At 11/17/2011 4:44 PM, Blogger VangelV said...

Welcome to America's shale gas revolution.

Given the fact that most of the shale gas producers need $7.50 gas to break even and that many are abandoning shale gas in favour of liquids just how do you expect the production to continue? In your world don't economics matter?

 
At 11/17/2011 5:50 PM, Blogger VangelV said...

nat gas prices will be low for a long time.
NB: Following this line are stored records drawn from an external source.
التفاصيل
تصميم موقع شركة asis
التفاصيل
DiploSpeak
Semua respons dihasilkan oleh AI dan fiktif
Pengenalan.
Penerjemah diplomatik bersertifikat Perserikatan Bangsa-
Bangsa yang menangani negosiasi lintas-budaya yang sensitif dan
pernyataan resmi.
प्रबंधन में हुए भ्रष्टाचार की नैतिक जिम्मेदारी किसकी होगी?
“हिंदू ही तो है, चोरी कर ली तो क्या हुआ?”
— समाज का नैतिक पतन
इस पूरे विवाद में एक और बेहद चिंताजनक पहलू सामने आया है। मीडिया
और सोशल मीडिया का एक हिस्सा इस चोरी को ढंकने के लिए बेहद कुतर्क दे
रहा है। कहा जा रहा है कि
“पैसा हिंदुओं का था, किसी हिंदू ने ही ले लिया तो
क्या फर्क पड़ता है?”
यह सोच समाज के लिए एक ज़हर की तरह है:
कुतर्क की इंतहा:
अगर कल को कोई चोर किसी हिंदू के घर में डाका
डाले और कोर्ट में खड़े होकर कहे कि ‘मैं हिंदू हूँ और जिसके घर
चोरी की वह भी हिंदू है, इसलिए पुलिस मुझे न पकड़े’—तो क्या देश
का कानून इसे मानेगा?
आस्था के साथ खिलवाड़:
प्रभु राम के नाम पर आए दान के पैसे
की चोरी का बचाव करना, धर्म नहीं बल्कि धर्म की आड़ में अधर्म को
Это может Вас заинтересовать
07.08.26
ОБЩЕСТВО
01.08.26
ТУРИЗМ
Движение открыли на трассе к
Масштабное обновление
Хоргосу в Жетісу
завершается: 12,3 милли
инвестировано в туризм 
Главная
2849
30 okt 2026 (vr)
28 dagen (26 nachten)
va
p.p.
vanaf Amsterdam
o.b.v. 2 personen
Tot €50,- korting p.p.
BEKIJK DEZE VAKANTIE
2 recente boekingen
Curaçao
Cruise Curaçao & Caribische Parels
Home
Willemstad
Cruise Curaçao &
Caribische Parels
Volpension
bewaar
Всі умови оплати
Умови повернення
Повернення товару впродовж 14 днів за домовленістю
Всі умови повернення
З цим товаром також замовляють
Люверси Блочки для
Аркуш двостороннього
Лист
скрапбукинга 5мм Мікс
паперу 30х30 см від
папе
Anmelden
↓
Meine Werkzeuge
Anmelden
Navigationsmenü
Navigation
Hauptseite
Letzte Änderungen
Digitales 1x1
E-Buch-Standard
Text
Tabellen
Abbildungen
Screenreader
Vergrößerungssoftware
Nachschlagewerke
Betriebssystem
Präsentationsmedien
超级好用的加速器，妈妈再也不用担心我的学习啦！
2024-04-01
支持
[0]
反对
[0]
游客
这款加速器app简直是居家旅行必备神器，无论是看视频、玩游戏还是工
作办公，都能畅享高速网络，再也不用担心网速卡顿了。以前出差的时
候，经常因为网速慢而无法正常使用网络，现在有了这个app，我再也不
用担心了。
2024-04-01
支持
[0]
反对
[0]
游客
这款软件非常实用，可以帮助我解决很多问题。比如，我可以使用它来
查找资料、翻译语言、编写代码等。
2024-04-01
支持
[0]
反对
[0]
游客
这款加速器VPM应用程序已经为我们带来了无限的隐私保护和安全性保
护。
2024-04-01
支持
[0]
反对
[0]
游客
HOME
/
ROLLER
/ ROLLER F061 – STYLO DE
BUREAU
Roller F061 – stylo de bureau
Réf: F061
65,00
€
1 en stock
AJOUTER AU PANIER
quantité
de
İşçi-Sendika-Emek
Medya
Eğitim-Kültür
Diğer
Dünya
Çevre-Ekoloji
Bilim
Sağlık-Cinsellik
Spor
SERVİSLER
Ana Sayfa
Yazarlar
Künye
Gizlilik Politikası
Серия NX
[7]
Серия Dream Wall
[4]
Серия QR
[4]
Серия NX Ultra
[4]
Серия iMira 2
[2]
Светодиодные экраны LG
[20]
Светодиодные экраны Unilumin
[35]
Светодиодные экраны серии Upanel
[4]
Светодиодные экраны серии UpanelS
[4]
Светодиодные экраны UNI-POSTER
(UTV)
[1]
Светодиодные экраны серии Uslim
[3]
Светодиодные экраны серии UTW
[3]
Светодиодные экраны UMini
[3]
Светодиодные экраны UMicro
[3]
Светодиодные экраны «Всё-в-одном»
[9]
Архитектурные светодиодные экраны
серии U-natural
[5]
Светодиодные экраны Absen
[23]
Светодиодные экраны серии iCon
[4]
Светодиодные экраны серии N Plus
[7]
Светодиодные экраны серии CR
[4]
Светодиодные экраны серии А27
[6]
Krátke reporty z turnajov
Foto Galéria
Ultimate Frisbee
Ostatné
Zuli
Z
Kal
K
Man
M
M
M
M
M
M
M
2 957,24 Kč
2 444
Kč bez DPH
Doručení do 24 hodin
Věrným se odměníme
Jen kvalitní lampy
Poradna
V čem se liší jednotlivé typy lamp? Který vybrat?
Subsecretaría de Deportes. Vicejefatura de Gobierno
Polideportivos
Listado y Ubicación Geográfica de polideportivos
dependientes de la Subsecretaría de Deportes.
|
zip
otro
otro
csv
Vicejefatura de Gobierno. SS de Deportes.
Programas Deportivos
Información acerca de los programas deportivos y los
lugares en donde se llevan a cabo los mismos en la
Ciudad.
Perhaps if you think that the economy will stay weak. But if you listen to the conference calls you find that many of the shale gas producers have to stop because they can't keep taking the huge losses. Many of them talk about 'funding gaps' and resorting to 'asset sales.' But there is no way that they can all find willing buyers or that those buyers will continue to keep drilling so that they can keep losing money. For shale gas to be viable most of the players need $7.50 gas at a minimum. Unless we get prices much higher than they are now the producers will have to stop drilling.